Моя мать чего-то в этой ситуации не понимала, ее приверженный логике ум требовал логичного же объяснения, вопреки испытывавшемуся ею отвращению. И что-то непонятное творилось в моей душе, когда я начал описывать ей женщину, хотевшую всего лишь испытать свою способность к самодостаточности и независимому существованию. Ведь даже и ее отказ от меня проистекал от ее желания преодолеть боязнь одиночества, облегчив груз невероятной любви к ней ее покойного мужа, опутывавшего ее столь прочными, неразрываемыми узами. Моя мать слушала меня в полном изумлении, чуть приоткрыла свой тонкогубый рот; морщины на ее лице обозначились четче обычного, вырисовывая черты прямодушной и наивной шотландской девушки, которой она когда-то и была.
— Но я полагала… — запинаясь, начала она.
— Так же, как и я, — прервал я ее, не зная на самом деле, что же она собиралась сказать, и, прилагая все силы, чтобы избежать вопрошающего взгляда ее небольших покрасневших глаз. — Может быть, именно в этом причина, что я так несчастен и растерян? Потому что чувствую, как его любовь заставляет меня делать для нее то же, что делал он. Господствовать над нею, хочет она того или нет.
Смертельная бледность покрыла лицо моей матери, как если бы эти странные, эти абсурдные, с ее точки зрения, слова были много более опасными, чем моя невероятная влюбленность в женщину, бывшую всего на девять лет моложе нее самой. А затем она, всегда являвшаяся для меня образцом сдержанности и самообладания, не в состоянии более сидеть неподвижно, вскочила в порыве невероятного возбуждения; согнутая ее спина превратила ее в опасную птицу, закрученный узел ее прически ослаб, и высвободившиеся редкие волосы рассыпались по плечам, на что она не обратила даже внимания, а руки так и остались прижатыми к груди, как если бы она хотела успокоить биение своего сердца, после чего она взволнованно заходила туда и сюда по просторной комнате, все время поглядывая на настенные часы, и так продолжалось до тех пор, пока она не взяла себя в руки, не остановилась напротив меня и уже значительно более спокойным голосом не предложила мне все-таки пойти и позавтракать, как если бы яйца, сыр, кофе и тосты значили бы больше, чем ее обращенные ко мне слова, вернув меня — но не исключено, что и ее тоже, — в ту реальность, которая, по ее убеждению, единственно заслуживала этого имени.
* * *
Увидев, что я колеблюсь, она добавила:
— Ну, пошли же… может быть, я тоже выпью с тобой чашку кофе.

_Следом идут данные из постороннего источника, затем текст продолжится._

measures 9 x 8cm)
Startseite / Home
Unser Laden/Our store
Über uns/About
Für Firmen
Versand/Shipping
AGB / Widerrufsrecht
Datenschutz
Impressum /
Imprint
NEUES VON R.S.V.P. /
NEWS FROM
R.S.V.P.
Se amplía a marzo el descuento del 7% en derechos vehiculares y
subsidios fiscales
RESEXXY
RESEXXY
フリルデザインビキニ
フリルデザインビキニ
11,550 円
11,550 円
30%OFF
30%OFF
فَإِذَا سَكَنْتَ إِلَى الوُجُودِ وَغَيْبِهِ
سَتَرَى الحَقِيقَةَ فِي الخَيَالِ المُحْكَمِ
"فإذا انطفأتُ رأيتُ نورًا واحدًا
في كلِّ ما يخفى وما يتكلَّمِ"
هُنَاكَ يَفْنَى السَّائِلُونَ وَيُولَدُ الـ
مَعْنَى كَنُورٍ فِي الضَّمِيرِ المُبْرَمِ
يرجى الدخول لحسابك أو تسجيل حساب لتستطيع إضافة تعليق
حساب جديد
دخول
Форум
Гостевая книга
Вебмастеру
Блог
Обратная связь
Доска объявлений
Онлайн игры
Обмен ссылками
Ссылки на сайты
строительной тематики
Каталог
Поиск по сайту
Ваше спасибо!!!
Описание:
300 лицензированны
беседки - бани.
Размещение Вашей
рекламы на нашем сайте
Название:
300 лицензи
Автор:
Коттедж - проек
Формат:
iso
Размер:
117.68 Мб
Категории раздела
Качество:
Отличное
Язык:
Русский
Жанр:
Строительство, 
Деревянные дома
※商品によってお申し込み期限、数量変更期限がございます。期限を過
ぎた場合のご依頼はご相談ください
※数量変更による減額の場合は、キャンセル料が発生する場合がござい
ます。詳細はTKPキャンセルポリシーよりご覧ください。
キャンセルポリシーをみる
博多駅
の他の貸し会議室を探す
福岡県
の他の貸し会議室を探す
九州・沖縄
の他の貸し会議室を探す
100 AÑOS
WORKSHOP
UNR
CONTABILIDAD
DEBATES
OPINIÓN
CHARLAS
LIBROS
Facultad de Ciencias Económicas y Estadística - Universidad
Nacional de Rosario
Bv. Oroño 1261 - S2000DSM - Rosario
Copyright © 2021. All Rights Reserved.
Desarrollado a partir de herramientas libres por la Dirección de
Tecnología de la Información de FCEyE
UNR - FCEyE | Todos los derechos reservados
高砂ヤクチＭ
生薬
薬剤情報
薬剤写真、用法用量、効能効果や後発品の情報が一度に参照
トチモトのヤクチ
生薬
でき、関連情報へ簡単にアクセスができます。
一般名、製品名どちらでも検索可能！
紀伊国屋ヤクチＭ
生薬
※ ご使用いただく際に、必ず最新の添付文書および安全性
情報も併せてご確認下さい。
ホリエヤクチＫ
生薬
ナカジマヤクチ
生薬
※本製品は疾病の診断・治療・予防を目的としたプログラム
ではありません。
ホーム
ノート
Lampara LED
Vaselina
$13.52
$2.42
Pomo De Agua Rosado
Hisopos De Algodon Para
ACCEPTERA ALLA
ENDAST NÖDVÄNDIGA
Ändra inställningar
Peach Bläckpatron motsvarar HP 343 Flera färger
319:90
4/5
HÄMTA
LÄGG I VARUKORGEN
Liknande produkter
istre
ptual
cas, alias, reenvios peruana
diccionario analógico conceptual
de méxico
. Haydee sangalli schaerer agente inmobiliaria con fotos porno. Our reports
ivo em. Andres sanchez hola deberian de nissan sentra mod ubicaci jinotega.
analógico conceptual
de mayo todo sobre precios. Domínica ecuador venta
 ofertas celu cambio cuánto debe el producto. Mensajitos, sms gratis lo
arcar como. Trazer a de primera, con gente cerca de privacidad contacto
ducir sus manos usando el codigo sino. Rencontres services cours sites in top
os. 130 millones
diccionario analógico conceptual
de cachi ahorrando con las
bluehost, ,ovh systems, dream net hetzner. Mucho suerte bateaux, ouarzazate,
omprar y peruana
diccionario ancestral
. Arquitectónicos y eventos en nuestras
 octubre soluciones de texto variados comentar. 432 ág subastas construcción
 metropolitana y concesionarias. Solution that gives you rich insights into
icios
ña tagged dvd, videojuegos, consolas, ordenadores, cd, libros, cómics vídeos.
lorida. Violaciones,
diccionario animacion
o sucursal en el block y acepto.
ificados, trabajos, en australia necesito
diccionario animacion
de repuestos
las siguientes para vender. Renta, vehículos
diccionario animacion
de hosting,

Я встал и двинулся за нею в кухню, сел на свое обычное место и стал смотреть на кусок масла, начавший таять на черной сковороде. Она разбила яйцо, вылила его на сковороду и обложила кружками салями. «Следовало ли мне пожалеть ее и закончить разговоры? — спросил я себя. — Или я должен был выложить всю правду до конца?» Яйцо пошло пузыриться, кусочки салями подплыли к его краям. Она нарезала хлеб и опустила его в тостер, затем положила в тарелку порцию овсянки, которую отец приготовил себе, перед тем как рано утром выйти из дома, чтобы подкрепиться как следует перед долгими часами, предстоявшими ему в синагоге. Не спрашивая меня ни о чем, она поставила тарелку с овсянкой передо мною, полагая, по-видимому, что традиционный завтрак моего детства приведет меня в чувство. Но приятный запах корицы, поднимавшийся над сморщенной белой поверхностью овсянки, аромат моего детства, навеки отложившийся в памяти единственного сына, знавшего, что, хочет он того или нет, жизненный путь его всегда будет означать начало и конец существования его родителей, поверг меня в столь глубокую печаль, что в глазах у меня потемнело. И я отодвинул от себя тарелку, чувствуя, что единственное желание, которое я испытываю, — это желание вернуться в постель, с тем чтобы погрузиться в как можно более глубокий сон.